Work item -
Copy each line of the records that includes "wrist".

Exercise data -
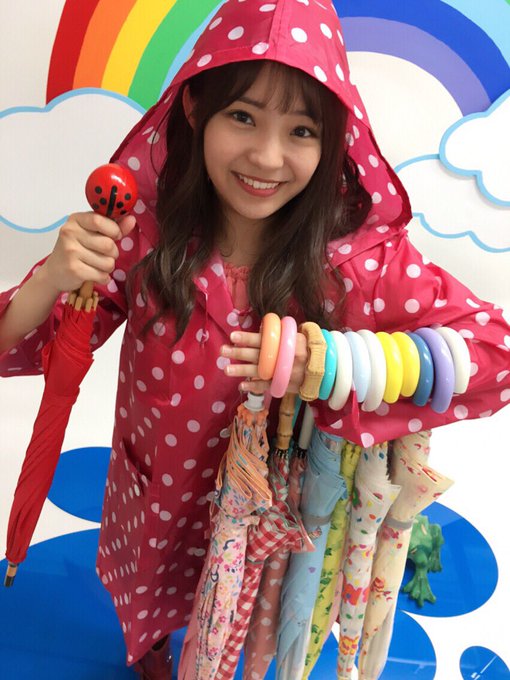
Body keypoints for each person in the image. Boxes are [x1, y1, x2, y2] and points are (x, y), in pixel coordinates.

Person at [1, 0, 509, 677]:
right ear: (194, 109)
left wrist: (334, 362)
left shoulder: (356, 263)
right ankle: (149, 649)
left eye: (301, 130)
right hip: (151, 503)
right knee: (145, 609)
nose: (267, 157)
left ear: (335, 141)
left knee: (240, 646)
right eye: (242, 116)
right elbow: (26, 342)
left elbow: (495, 353)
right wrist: (50, 280)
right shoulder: (143, 233)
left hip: (269, 530)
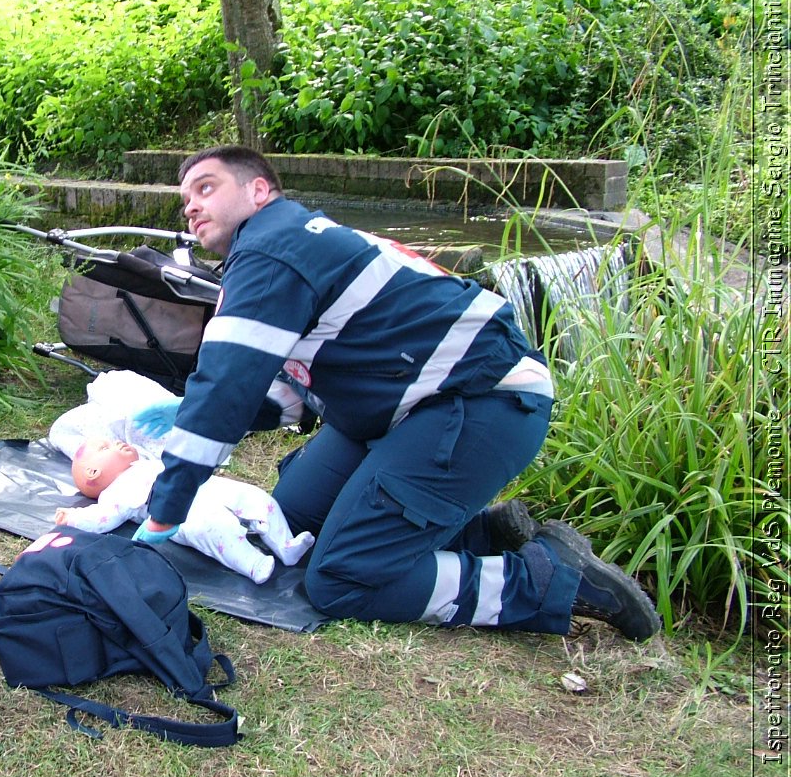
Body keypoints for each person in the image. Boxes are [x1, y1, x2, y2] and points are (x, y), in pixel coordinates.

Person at [131, 146, 661, 642]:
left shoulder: (272, 249)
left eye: (205, 188)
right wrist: (207, 410)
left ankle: (545, 579)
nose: (191, 207)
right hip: (401, 407)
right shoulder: (282, 243)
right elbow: (280, 386)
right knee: (291, 525)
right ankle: (484, 534)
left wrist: (164, 512)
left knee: (341, 578)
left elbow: (222, 391)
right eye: (185, 201)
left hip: (480, 401)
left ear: (259, 192)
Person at [54, 433, 314, 585]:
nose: (117, 443)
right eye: (105, 448)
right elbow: (102, 519)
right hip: (180, 512)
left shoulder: (144, 462)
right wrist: (75, 518)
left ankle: (286, 545)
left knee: (255, 498)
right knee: (215, 527)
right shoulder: (115, 493)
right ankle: (252, 563)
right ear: (93, 471)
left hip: (205, 486)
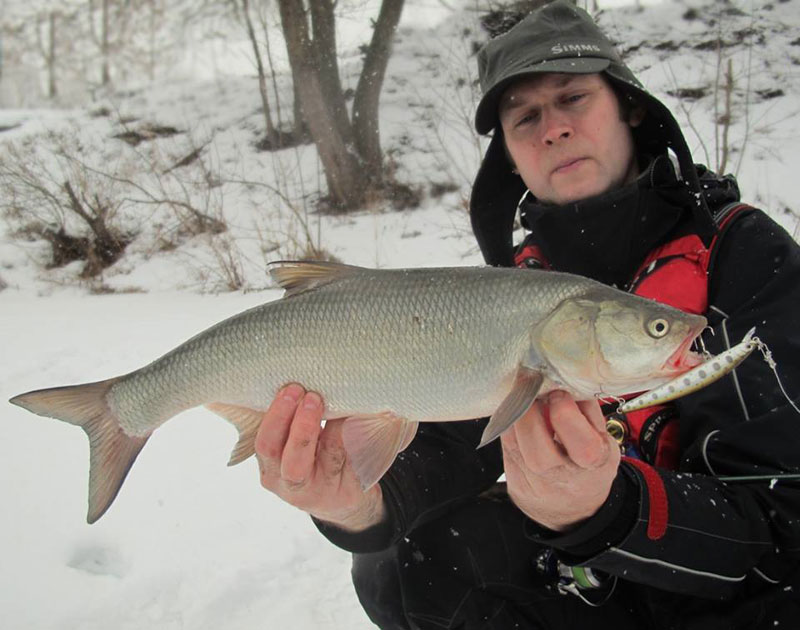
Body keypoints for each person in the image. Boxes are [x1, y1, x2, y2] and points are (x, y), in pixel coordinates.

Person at [254, 2, 800, 628]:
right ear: (510, 156)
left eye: (573, 98)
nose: (553, 129)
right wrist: (357, 505)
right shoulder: (514, 289)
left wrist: (610, 509)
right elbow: (447, 453)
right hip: (589, 586)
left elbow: (785, 526)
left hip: (727, 592)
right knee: (400, 558)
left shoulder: (747, 256)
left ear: (630, 107)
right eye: (525, 117)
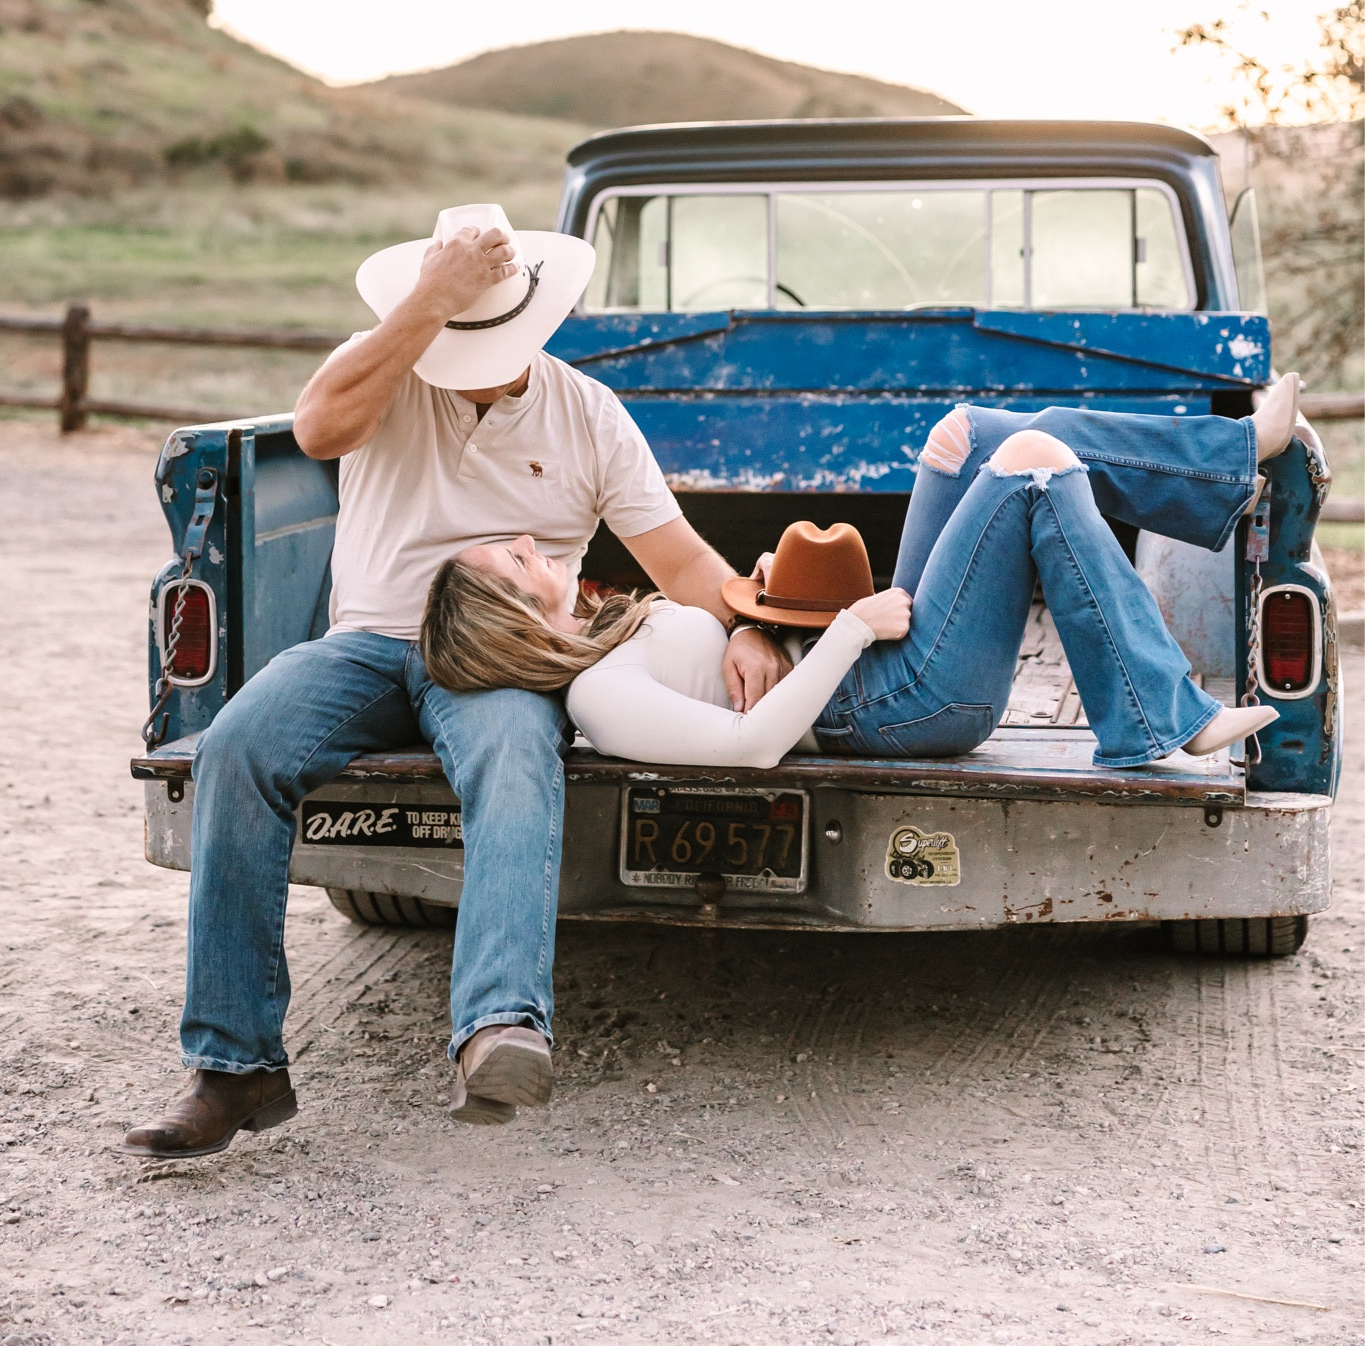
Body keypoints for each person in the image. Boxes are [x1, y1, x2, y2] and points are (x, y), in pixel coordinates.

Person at [121, 204, 789, 1160]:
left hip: (496, 655)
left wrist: (751, 621)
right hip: (369, 644)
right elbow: (315, 430)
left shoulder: (586, 413)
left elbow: (678, 560)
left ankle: (498, 1028)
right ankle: (234, 1068)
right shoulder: (392, 359)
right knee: (236, 746)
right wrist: (431, 303)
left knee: (517, 758)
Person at [419, 378, 1303, 772]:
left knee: (968, 435)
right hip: (888, 710)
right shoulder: (595, 698)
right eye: (506, 559)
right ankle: (1158, 718)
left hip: (868, 677)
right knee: (1033, 463)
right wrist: (845, 631)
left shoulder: (608, 627)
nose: (521, 542)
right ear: (509, 613)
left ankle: (1228, 457)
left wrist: (764, 617)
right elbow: (750, 746)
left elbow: (713, 630)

Solution for this task -
left wrist: (334, 362)
right wrist: (50, 280)
right wrist: (207, 410)
left wrist: (164, 512)
right wrist: (75, 518)
right wrist: (357, 505)
left wrist: (610, 509)
left wrist: (751, 621)
right wrist: (431, 303)
right wrist: (845, 631)
left wrist: (764, 617)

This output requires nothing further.